__Exercise objective__. Apart from the pictures, reproduce the data below exactly as it stands.

##### Recorded information

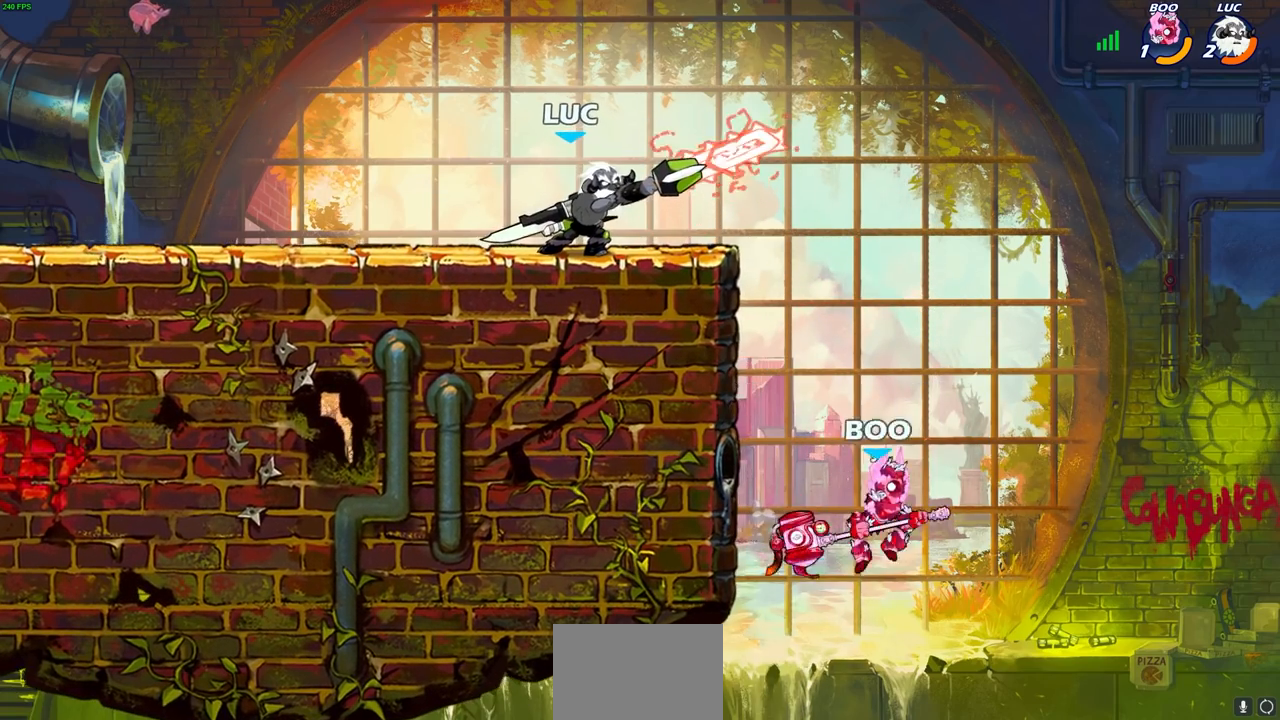
{"buttons": ["CIRCLE"], "left_stick": "down-left", "right_stick": "center", "events": []}
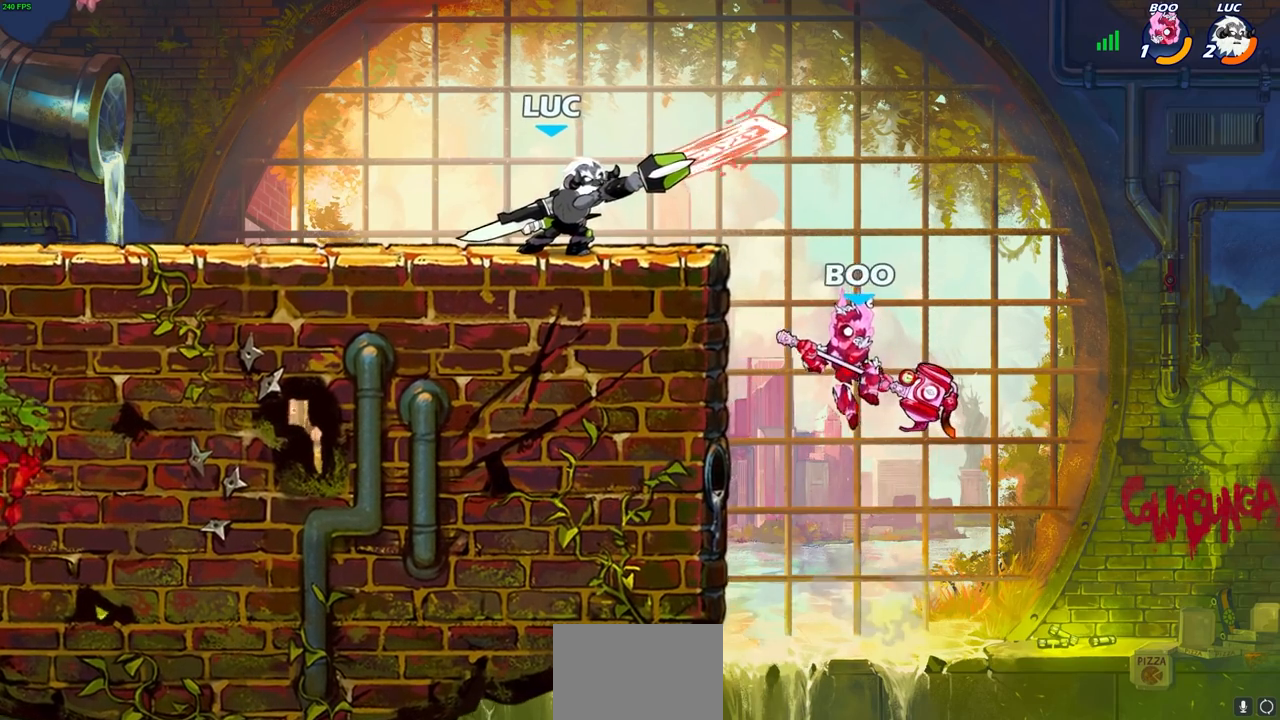
{"buttons": [], "left_stick": "down-left", "right_stick": "center", "events": [[483, "CIRCLE", "up"]]}
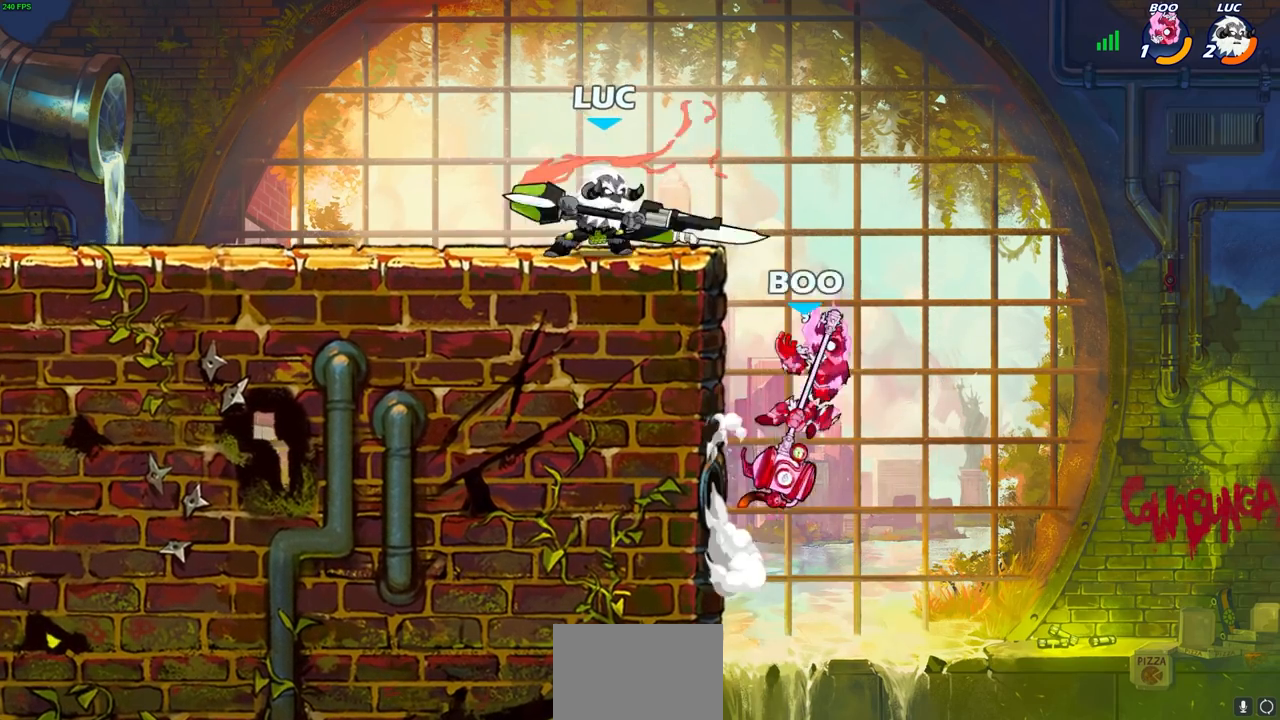
{"buttons": [], "left_stick": "left", "right_stick": "center", "events": [[33, "left_stick", "center"], [317, "left_stick", "left"]]}
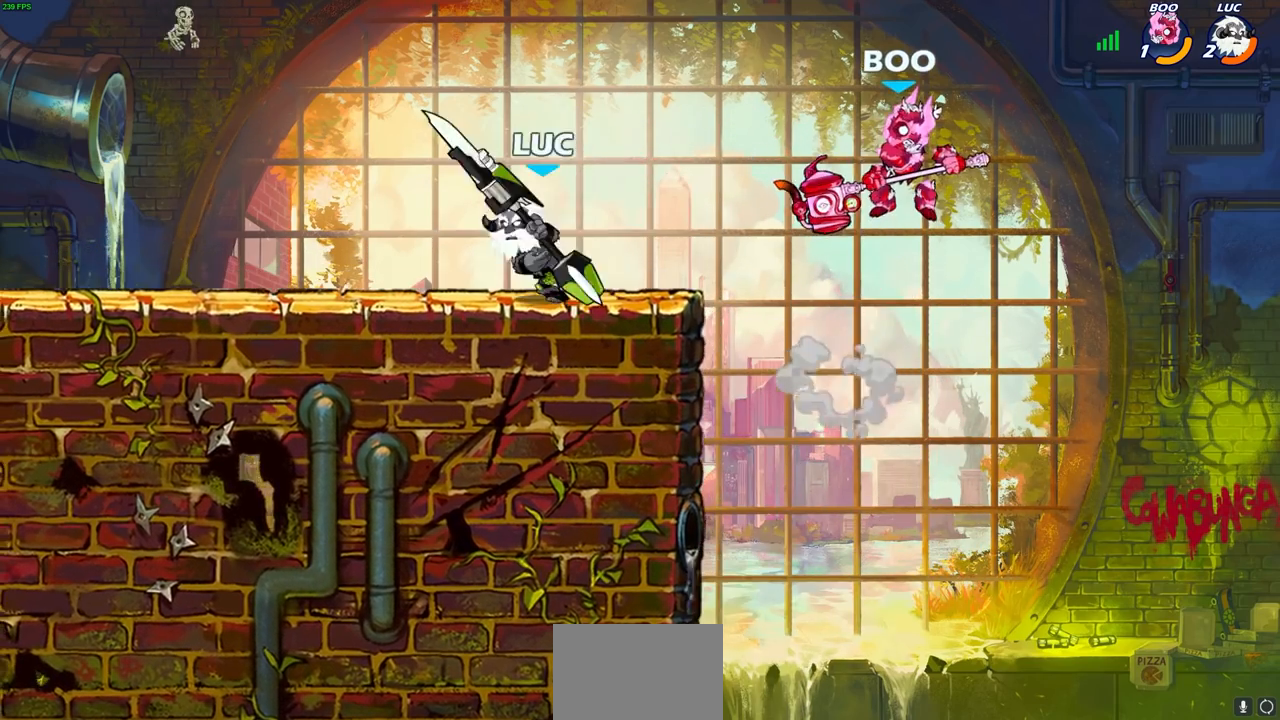
{"buttons": ["CIRCLE", "R2"], "left_stick": "down", "right_stick": "center", "events": [[117, "left_stick", "up-right"], [133, "CROSS", "down"], [267, "CROSS", "up"], [300, "left_stick", "center"], [433, "R2", "down"], [450, "left_stick", "down"], [483, "CIRCLE", "down"]]}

##########

__Reply__.
{"buttons": ["CIRCLE"], "left_stick": "down-left", "right_stick": "center", "events": []}
{"buttons": [], "left_stick": "down-left", "right_stick": "center", "events": [[483, "CIRCLE", "up"]]}
{"buttons": [], "left_stick": "left", "right_stick": "center", "events": [[33, "left_stick", "center"], [317, "left_stick", "left"]]}
{"buttons": ["CIRCLE", "R2"], "left_stick": "down", "right_stick": "center", "events": [[117, "left_stick", "up-right"], [133, "CROSS", "down"], [267, "CROSS", "up"], [300, "left_stick", "center"], [433, "R2", "down"], [450, "left_stick", "down"], [483, "CIRCLE", "down"]]}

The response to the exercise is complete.